Iran's Supreme leader Ayatollah Ali Khamenei said on Wednesday that Israel would "be slapped" after an air strike on the Iranian consular annex in Damascus killed seven Revolutionary Guards, two of them generals.

"The defeat of the Zionist regime in Gaza will continue and this regime will be close to decline and dissolution," Khamenei said in a speech to the country's officials in Tehran.

"Desperate efforts like the one they committed in Syria will not save them from defeat. Of course, they will also be slapped for that action," he added.

Iranian state media said 13 people were killed in the strike in which, according to Tehran's ambassador, Israeli F-35 jets fired six missiles that levelled the five-storey consular building adjacent to the embassy.

Iran said the strike killed seven Islamic Revolutionary Guard Corps members, including two commanders of the Quds Force — the Guards' foreign operations arm — Brigadier Generals Mohammad Reza Zahedi and Mohammad Hadi Haji Rahimi.

Zahedi, 63, had held a succession of commands in the force in a Guards career spanning more than four decades.

Iran's official media said the funeral ceremony of the IRGC members would be held on Friday, coinciding with the annual Quds Day, which will see Iranian people march in support of Palestinians and against Israel.

Iran's supreme leader, who has the final say in major state policies, urged people to take to the streets for this year's event.

"If in previous years, Quds Day was celebrated only in Islamic countries, this year, most likely, Quds Day will also be celebrated in non-Islamic countries."

He also said he hoped for a day that "the Muslim world can celebrate the destruction of Israel."

Israel has long fought a shadow war of assassinations and sabotage against Iran and its armed allies, including Lebanon's Hezbollah and other militant groups.

Regional tensions have soared since the Gaza war erupted with Hamas's October 7 attack that resulted in about 1,160 deaths in Israel, mostly civilians, according to an AFP tally of Israeli official figures.

The Palestinian militant group is backed by Tehran, although Iran has denied any direct involvement in the attack.

Israel's retaliatory offensive against Hamas has killed at least 32,975 people in Gaza, mostly women and children, according to the Hamas-run territory's health ministry.

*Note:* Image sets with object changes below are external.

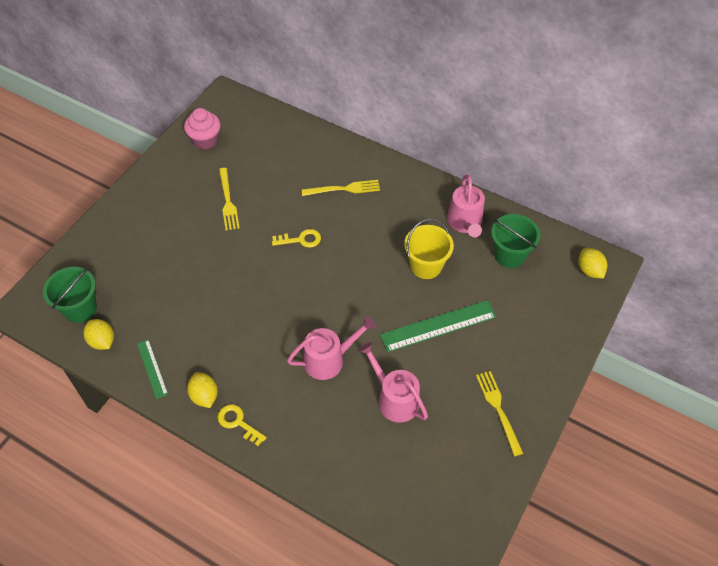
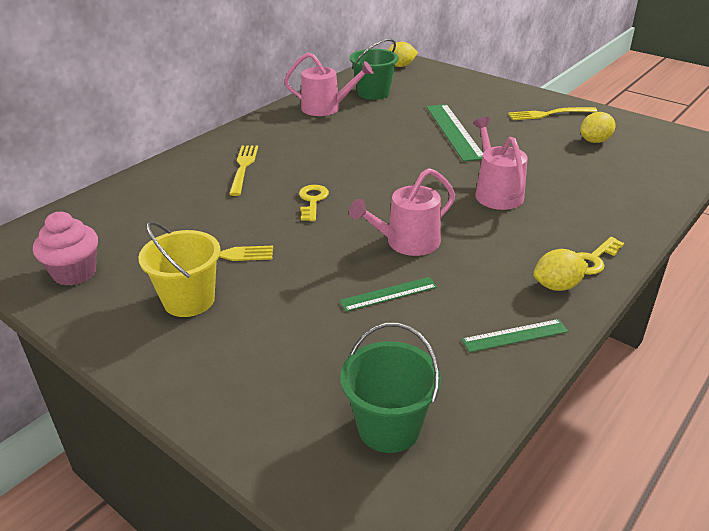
camera: 80 degrees left, 20 degrees down
(102, 341) = (462, 395): yellow lemon -> yellow lemon (594, 141)
(191, 297) = (388, 294): none -> green ruler
(394, 399) = (544, 160): pink watering can -> pink watering can (407, 242)
(426, 266) = (376, 131): yellow bucket -> yellow bucket (189, 300)

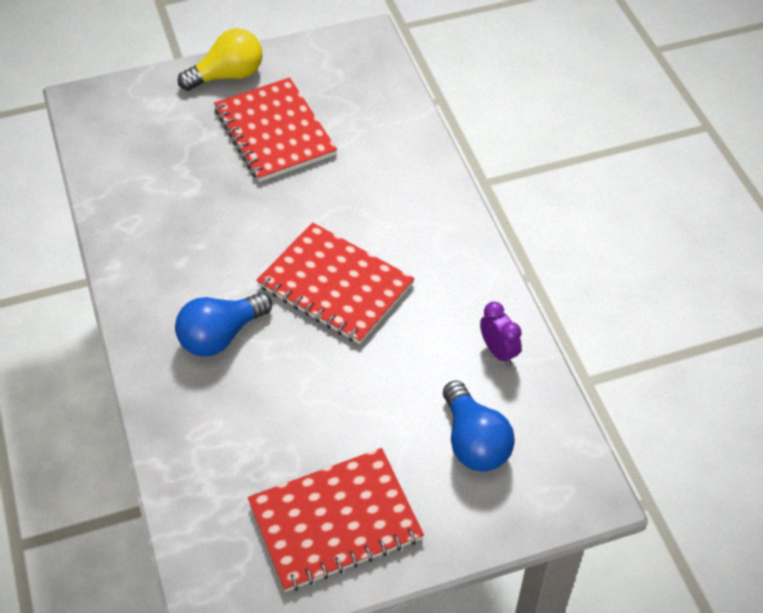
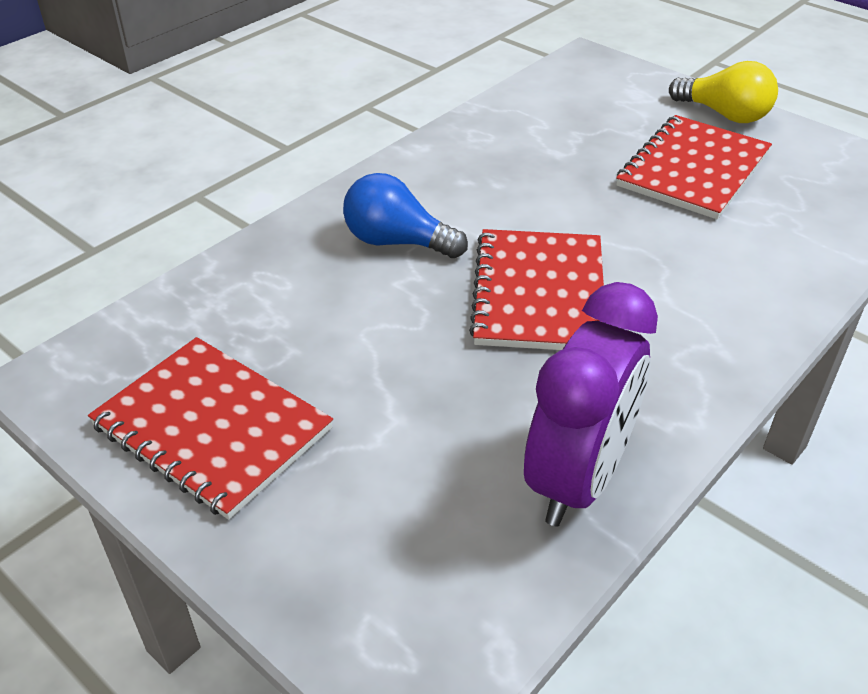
camera: 60 degrees right, 10 degrees down
(474, 441) = (414, 513): blue light bulb -> none
(498, 351) = (578, 479): purple clock -> purple clock, size x2.19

Toll rises to 16 in Israeli strike on Iran's Damascus consulate: monitor
Beirut (AFP) April 3, 2024 –

The Syrian Observatory for Human Rights war monitor said Wednesday that the death toll from an Israeli air strike on Iran's consulate in Damascus this week had risen to 16.

The raid destroyed the consular annex of the embassy, with Iran's Revolutionary Guard saying two of its high-level commanders were among seven of its personnel killed.

"The death toll from Israeli strikes on the Iranian embassy annex has risen to 16," said Rami Abdel Rahman, head of the British-based Observatory, which had previously given a toll of 14.

He said the dead included eight Iranians, five Syrians and one member of Lebanon's Hezbollah militant group — all of them fighters.

Two civilians, a woman and her son, were also killed, the Observatory added.

The Observatory said one of the dead, named as Brigadier General Mohammad Reza Zahedi, had served as leader of the Revolutionary Guard Corps' overseas Quds Force for Palestine, Syria and Lebanon.

The Damascus strike was the fifth in a week to hit Syria, whose President Bashar al-Assad is supported by Iran, Israel's long-time arch-foe.

Hezbollah fighters have long been deployed in Syria in support of Assad's forces in his country's civil war.

The Damascus raid came after another Israeli raid last Friday killed 53 people in Syria, including 38 soldiers and seven Hezbollah members, according to the Observatory.

It was the highest Syrian army toll in Israeli strikes since the Israel-Hamas war in Gaza began on October 7, according to the monitor.